== Passage to read ==
Abstract:
A process of forming an overcoat on a printed image to provide improved stability comprising: 
     a) applying an image layer on a substrate using a liquid ink to form an imaged element; 
     b) either charging the imaged element to a given polarity or applying a voltage across the surface of the element which is attracted to a conductive surface behind the element; 
     c) applying colorless, charged particles to the element which causes them to be electrostatically attracted to the surface of the image layer; and 
     d) heat-fusing the particles to obtain a protective overcoat over the entire surface of the image layer.

Description:
CROSS REFERENCE TO RELATED APPLICATIONS 
     Reference is made to commonly-assigned U.S. patent application Ser. Nos. 08/681,582, filed 29 Jul. 1996, entitled &#34;Laser Dye or Pigment Removal Imaging Process&#34; by Tutt et al; and Ser. No. 08/681,677, filed 29 Jul. 1996, entitled &#34;Overcoat for Thermal Imaging Process&#34; by Tutt et al.; the disclosures of which are hereby incorporated by reference. 
     FIELD OF THE INVENTION 
     This invention relates to a process of providing an electrostatically applied protective overcoat on printed elements produced by different print engines on the market, such as ink jet printers, offset presses, etc. 
     BACKGROUND OF THE INVENTION 
     With more widespread use by the public of various printing and imaging technologies in the publishing industry as well as at home, it has become desirable to provide protection for the imaged or printed documents against abrasion, transfer to poly(vinyl chloride) cover materials, water or alcohol spills, ink smear, or other image print degradation processes and detrimental effects from the surroundings. 
     One way to improve abrasion resistance of an element is to use lamination. Lamination involves placing a durable and/or adhesive protective layer coated on a suitable support to the image which is to be protected. The support of the protective coating may remain permanently adhered or it may subsequently be peeled off leaving only the protective layer adhered to the image. Lamination has several disadvantages in that it brings about an added expense associated with coating an additional support. In addition, air pockets may be trapped during the laminating step leading to image defects. 
     Another commonly used method for protecting images from surface damage is to apply a liquid overcoat. This method may avoid the problem of air trapping, but has many other problems, such as handling of liquids which may be messy or difficult to dry and cure, and the use of environmentally undesirable solvents. 
     DESCRIPTION OF RELATED ART 
     Electrostatic deposition of charged toner particles to a photoconductor carrying an oppositely charged image pattern, subsequent transfer of the toner image to a suitable receiver and heat fusing the toner particles to generate a final image is a well-known process in the electrophotographic art. In addition, charged, clear toners have been applied to electrostatically-generated images as disclosed in U.S. Pat. Nos. 5,339,146 and 5,045,888; and in Japanese Kokoku 84/025214. However, these references do not disclose the use of such toners as a protective layer applied by a post-imaging step to an imaged or printed element using a liquid ink.

== Directive 1 ==
What two drawbacks of lamination does the patent text name?
The patent text and the entries that follow it are unrelated material.

== Input data ==
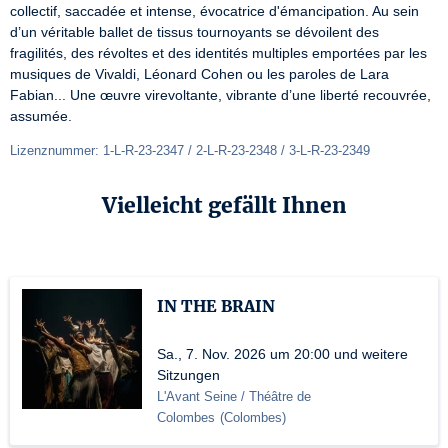
collectif, saccadée et intense, évocatrice d'émancipation. Au sein 
d’un véritable ballet de tissus tournoyants se dévoilent des 
fragilités, des révoltes et des identités multiples emportées par les 
musiques de Vivaldi, Léonard Cohen ou les paroles de Lara 
Fabian... Une œuvre virevoltante, vibrante d’une liberté recouvrée, 
assumée.
Lizenznummer: 1-L-R-23-2347 / 2-L-R-23-2348 / 3-L-R-23-2349
Vielleicht gefällt Ihnen
IN THE BRAIN
Sa., 7. Nov. 2026 um 20:00 und weitere
Sitzungen
L'Avant Seine / Théâtre de
Colombes
(
Colombes
)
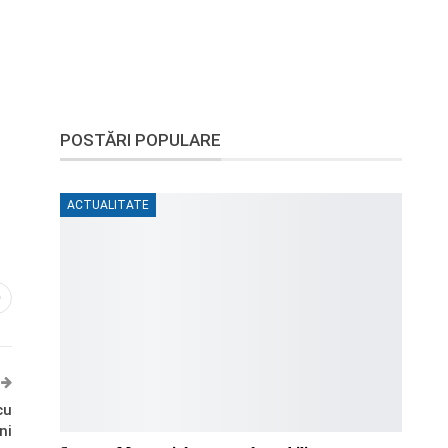
POSTĂRI POPULARE
ACTUALITATE
0
cu
ni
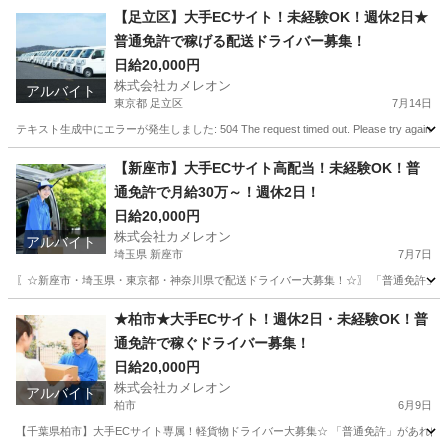
埼玉
上尾市
ドライバー
積み込み
【足立区】大手ECサイト！未経験OK！週休2日★
普通免許で稼げる配送ドライバー募集！
日給20,000円
株式会社カメレオン
アルバイト
東京都 足立区
7月14日
テキスト生成中にエラーが発生しました: 504 The request timed out. Please try a
東京
足立区
ドライバー
積み込み
【新座市】大手ECサイト高配当！未経験OK！普
通免許で月給30万～！週休2日！
日給20,000円
株式会社カメレオン
アルバイト
埼玉県 新座市
7月7日
〖☆新座市・埼玉県・東京都・神奈川県で配送ドライバー大募集！☆〗 「普通免許」があ
埼玉
新座市
ドライバー
積み込み
★柏市★大手ECサイト！週休2日・未経験OK！普
通免許で稼ぐドライバー募集！
日給20,000円
株式会社カメレオン
アルバイト
柏市
6月9日
【千葉県柏市】大手ECサイト専属！軽貨物ドライバー大募集☆ 「普通免許」があれば未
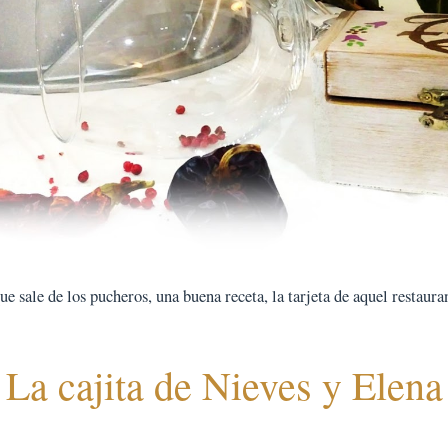
 sale de los pucheros, una buena receta, la tarjeta de aquel restauran
La cajita de Nieves y Elena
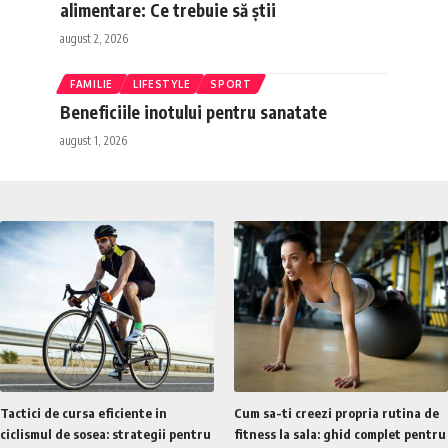
alimentare: Ce trebuie să știi
august 2, 2026
FAMILIE
LIFESTYLE
SPORT
Beneficiile inotului pentru sanatate
august 1, 2026
Tactici de cursa eficiente in
Cum sa-ti creezi propria rutina de
ciclismul de sosea: strategii pentru
fitness la sala: ghid complet pentru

== Directive 2 ==
Reproduce the text read from every one of the entries above line for line, leaving out the picture markers.

== Exercise output 1 ==
Lamination adds the expense of coating an additional support, and air pockets may be trapped during laminating, leading to image defects.

== Exercise output 2 ==
collectif, saccadée et intense, évocatrice d'émancipation. Au sein 
d’un véritable ballet de tissus tournoyants se dévoilent des 
fragilités, des révoltes et des identités multiples emportées par les 
musiques de Vivaldi, Léonard Cohen ou les paroles de Lara 
Fabian... Une œuvre virevoltante, vibrante d’une liberté recouvrée, 
assumée.
Lizenznummer: 1-L-R-23-2347 / 2-L-R-23-2348 / 3-L-R-23-2349
Vielleicht gefällt Ihnen
IN THE BRAIN
Sa., 7. Nov. 2026 um 20:00 und weitere
Sitzungen
L'Avant Seine / Théâtre de
Colombes
(
Colombes
)
POSTĂRI POPULARE
ACTUALITATE
0
cu
ni
埼玉
上尾市
ドライバー
積み込み
【足立区】大手ECサイト！未経験OK！週休2日★
普通免許で稼げる配送ドライバー募集！
日給20,000円
株式会社カメレオン
アルバイト
東京都 足立区
7月14日
テキスト生成中にエラーが発生しました: 504 The request timed out. Please try a
東京
足立区
ドライバー
積み込み
【新座市】大手ECサイト高配当！未経験OK！普
通免許で月給30万～！週休2日！
日給20,000円
株式会社カメレオン
アルバイト
埼玉県 新座市
7月7日
〖☆新座市・埼玉県・東京都・神奈川県で配送ドライバー大募集！☆〗 「普通免許」があ
埼玉
新座市
ドライバー
積み込み
★柏市★大手ECサイト！週休2日・未経験OK！普
通免許で稼ぐドライバー募集！
日給20,000円
株式会社カメレオン
アルバイト
柏市
6月9日
【千葉県柏市】大手ECサイト専属！軽貨物ドライバー大募集☆ 「普通免許」があれば未
 sale de los pucheros, una buena receta, la tarjeta de aquel restauran
La cajita de Nieves y Elena
alimentare: Ce trebuie să știi
august 2, 2026
FAMILIE
LIFESTYLE
SPORT
Beneficiile inotului pentru sanatate
august 1, 2026
Tactici de cursa eficiente in
Cum sa-ti creezi propria rutina de
ciclismul de sosea: strategii pentru
fitness la sala: ghid complet pentru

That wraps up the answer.